(Extracted records Opens)

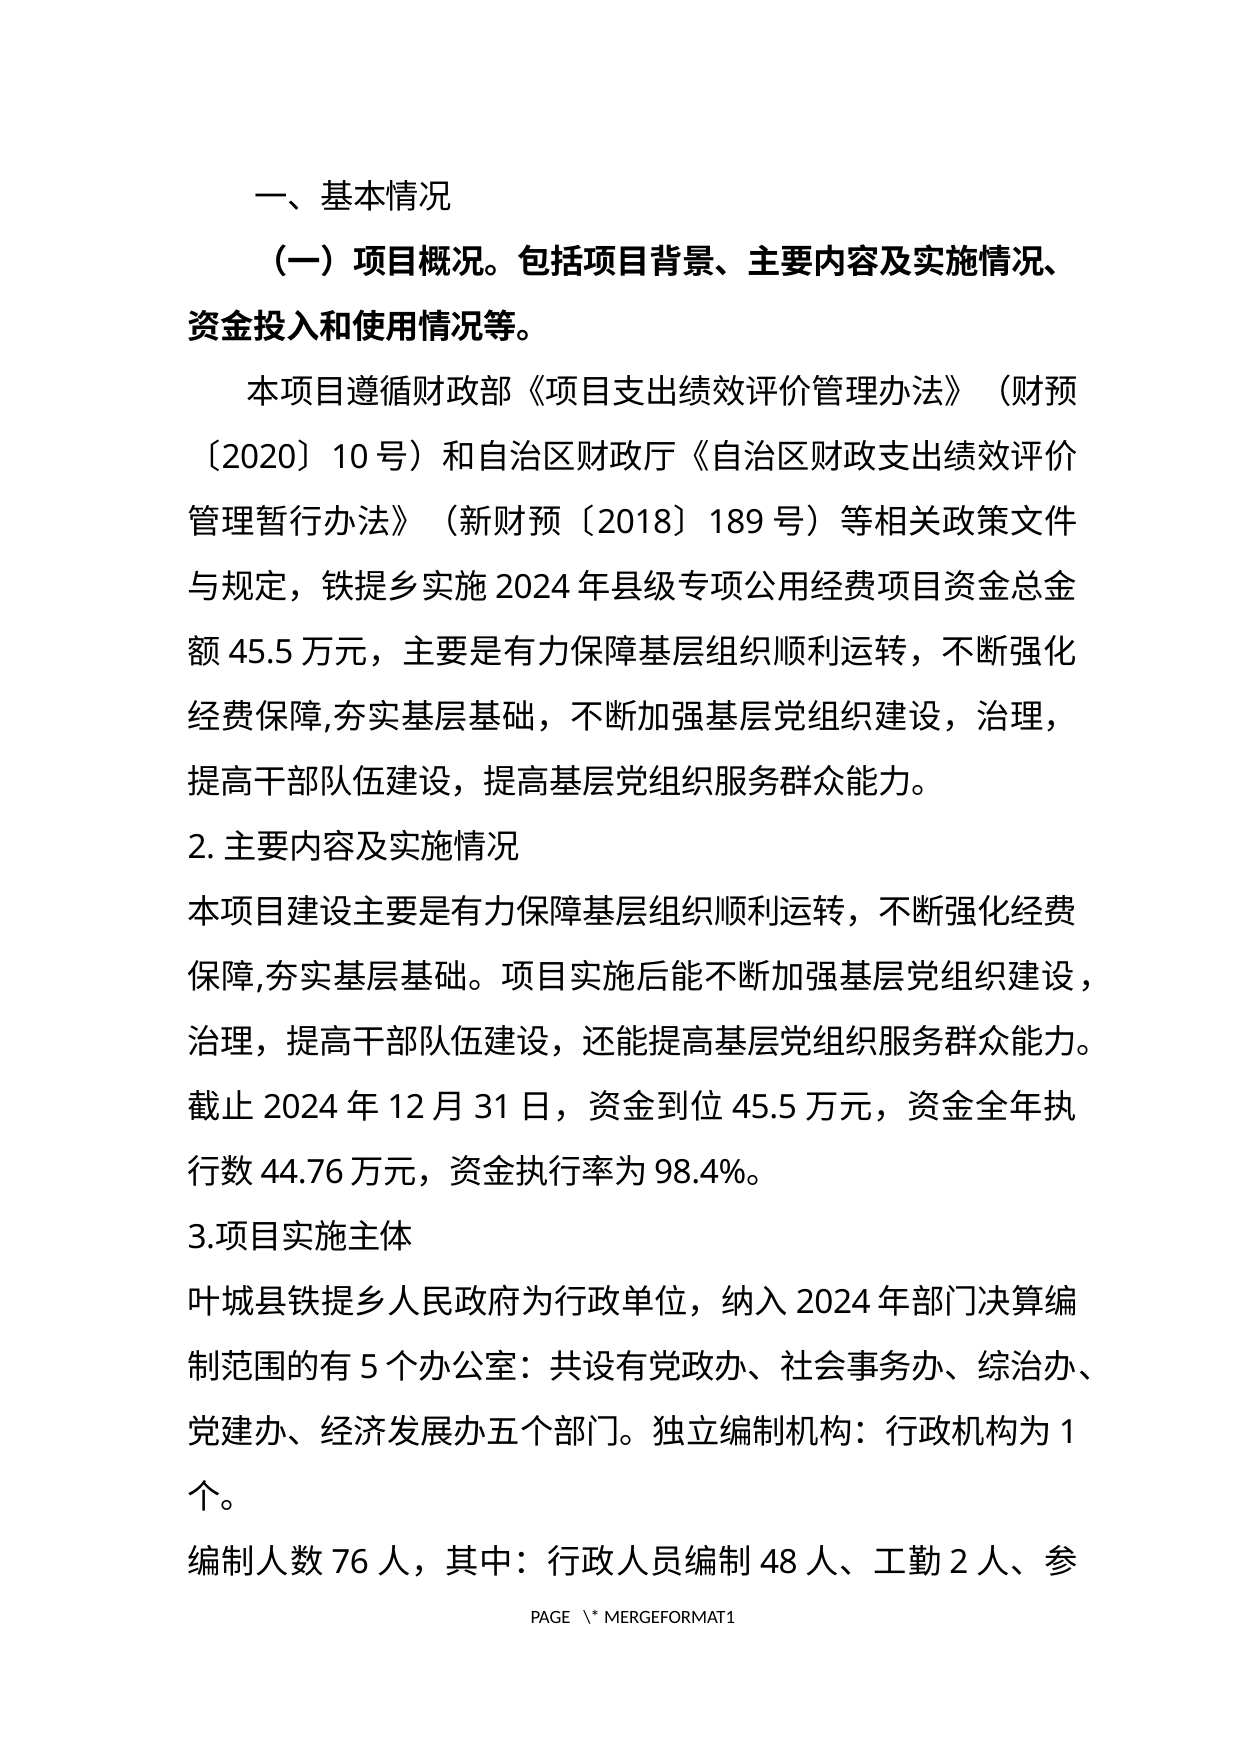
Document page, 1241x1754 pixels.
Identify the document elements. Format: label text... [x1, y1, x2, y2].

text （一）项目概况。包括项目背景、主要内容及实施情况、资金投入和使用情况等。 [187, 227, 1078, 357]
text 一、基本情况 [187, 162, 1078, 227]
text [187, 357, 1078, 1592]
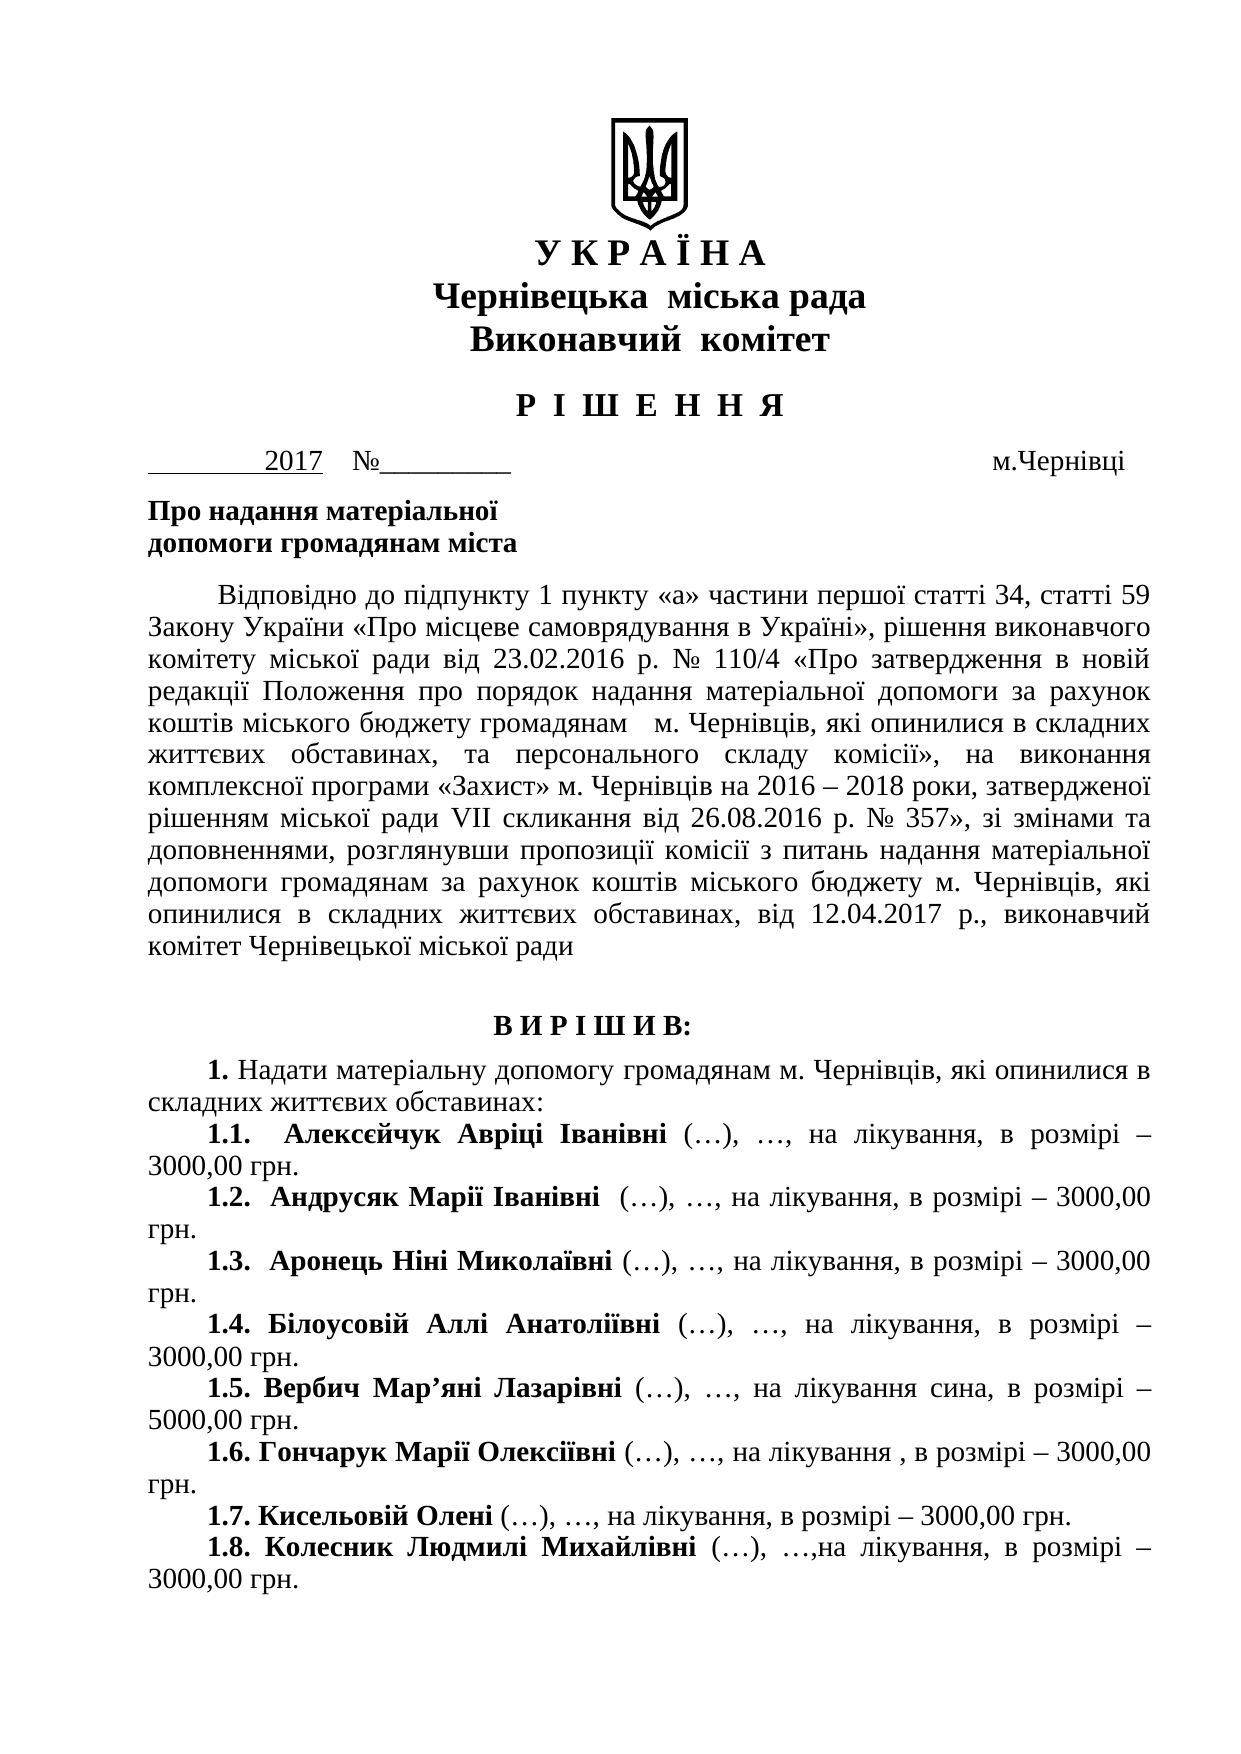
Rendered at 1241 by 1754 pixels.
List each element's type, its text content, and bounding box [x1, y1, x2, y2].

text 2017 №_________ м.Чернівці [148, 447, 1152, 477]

(Extracted records Closes)

# Instruction
Emit verbatim the lines running from the one with "List each element's" through the last line of the data, both endpoints inclusive.

# Answer to the exercise
List each element's type, its text content, and bounding box [x1, y1, x2, y2].

text 2017 №_________ м.Чернівці [148, 447, 1152, 477]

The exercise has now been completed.